8.                            During trial, the prosecution examined PW-1 Khalil-ur-Rehman who produced the relevant documents pertaining to the case against the appellant. PW-2 Habibur Rehaman, PW-3 Rashid Menhaz being private witnesses supported the statement of complainant.  However, the evidence of the official witnesses is important. The prosecution examined official witness PW-4 Syed Zahid Hussain who was Inspector of D.D. ACE, Karachi in his deposition stated that he could not collect convincing piece of evidence against the appellant. The evidence of official witness PW-5 Sajjad Ali is also important as he stated that the entire prosecution case was built up on the statement of one Atiq-ur-Rehman brother of complainant as complainant was unable to attend the proceedings due to his illness and in his absence, the statement of Atiq-ur-Rehman was recorded as attorney of complainant. It is worth mentioning that the said Atiq-ur-Rehman was not examined during trial. It is also worth mentioning that the prosecution witnesses Kalil-ur-Rehman and Habibur Rehman are borther and the third private prosecution witness Rashid Minhaz is their neighbor. The complainant has produced an agreement duly signed by the appellant/accused but the appellant/accused in his deposition has denied the same and has taken plea that his signatures were obtained on some blank paper after abducting him by the complainant party. The signatures when disputed ought to be verified but no such efforts were taken by the prosecution during trial. The appellant is a Sindhi speaking person and the alleged agreement is in English. The appellant is a peon and it is hard to believe that he had put his signature on the said agreement with his free will and consent.

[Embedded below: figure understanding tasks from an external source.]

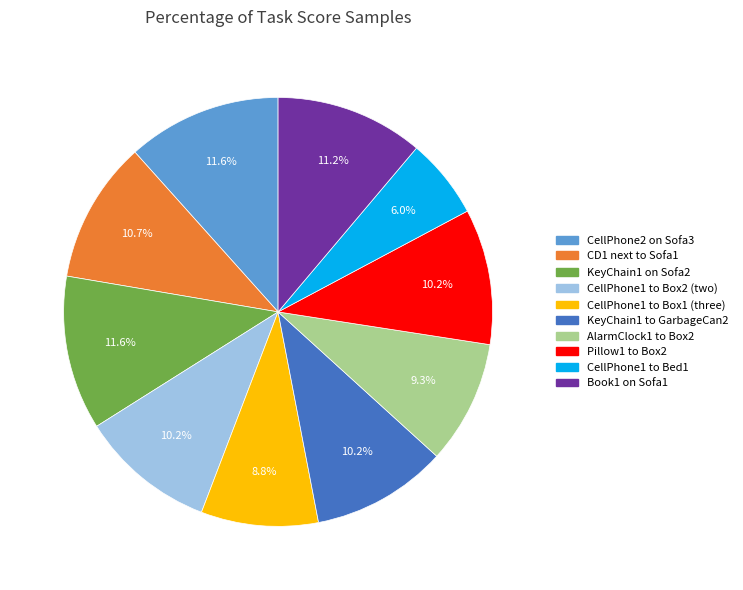

The KeyChain1 on Sofa2 slice represents 12% of the pie. True or false?

True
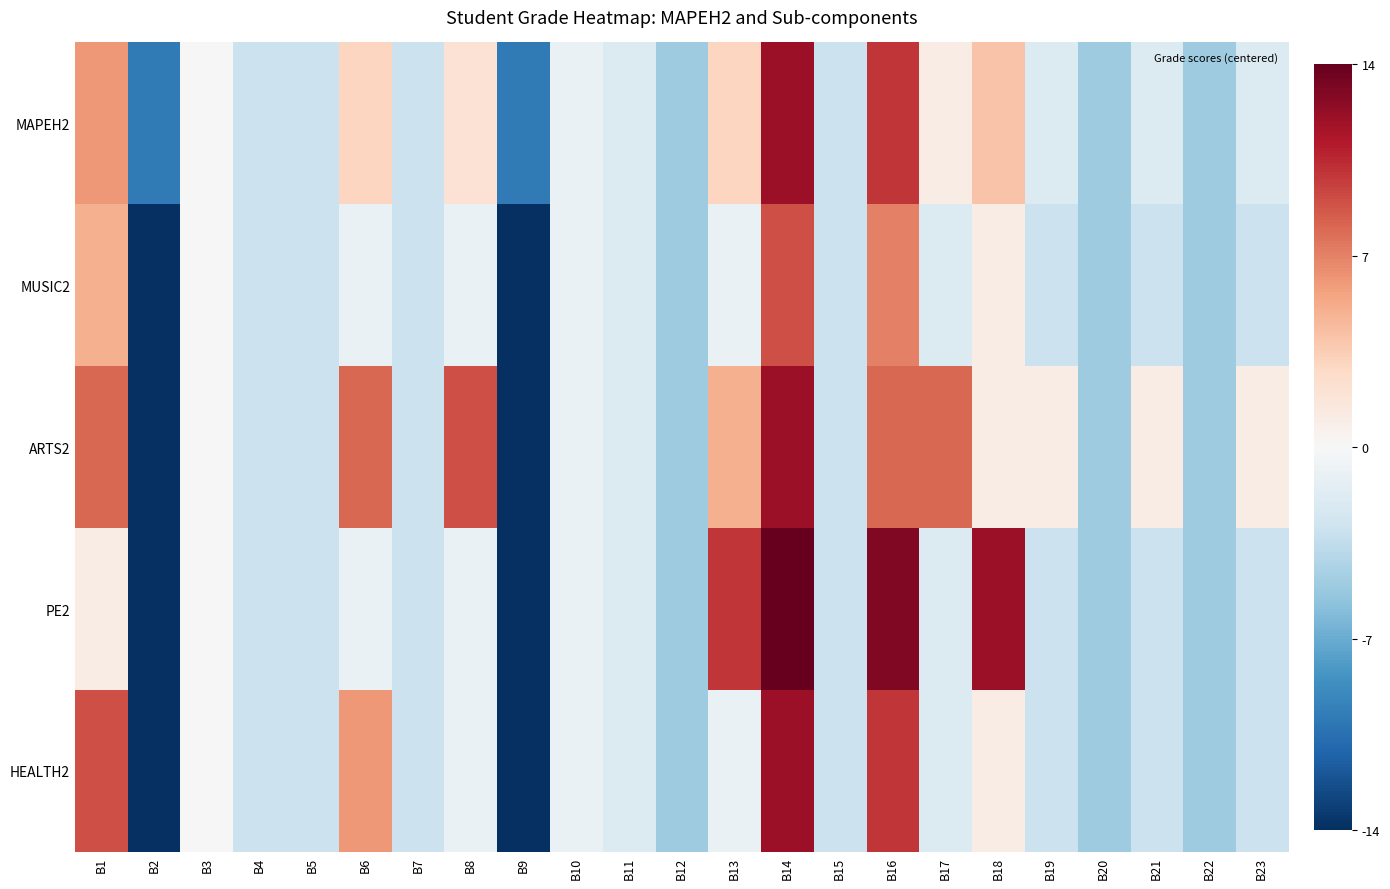

Which has a higher value, B6 or B18?

B18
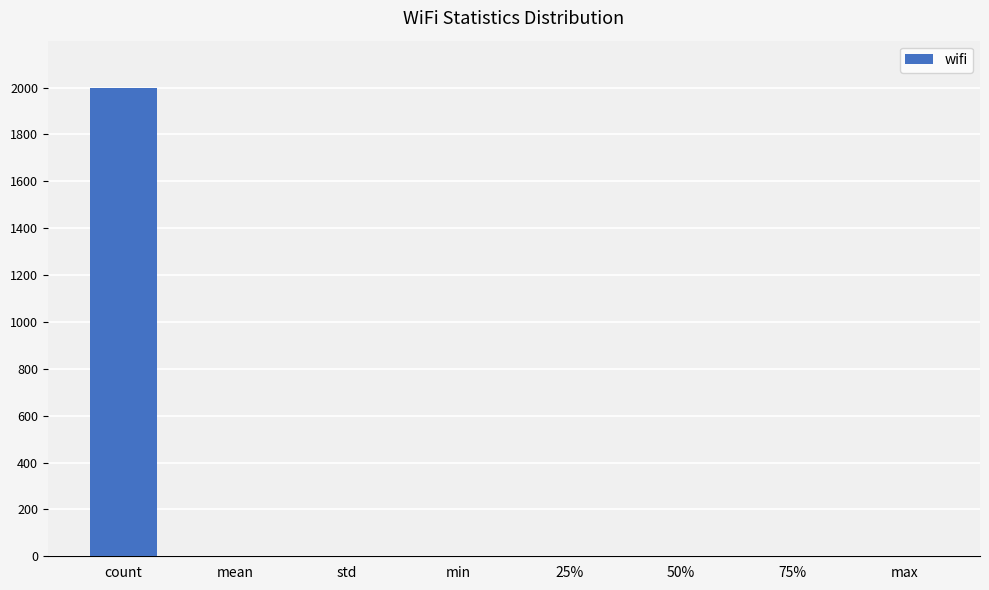

What is the sum of all values?

2004.0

9.                            Another aspect of the case is important. The appellant is only a peon and he has no authority in the office to allot any land. It is indeed surprising that the appellant has persuaded the complainant party to enter in a deal of allotment of a huge piece of land. The complainant has not mentioned the name of any other person or officer of DC Office as accused. 

10.                         In view of the above discussion, I am of the view that the prosecution remained failed to establish the case against the accused/appellant. As such the instant appeal is allowed and appellant is acquitted from the charge. He is not in attendance, but as he is acquitted on merit therefore surety is discharged.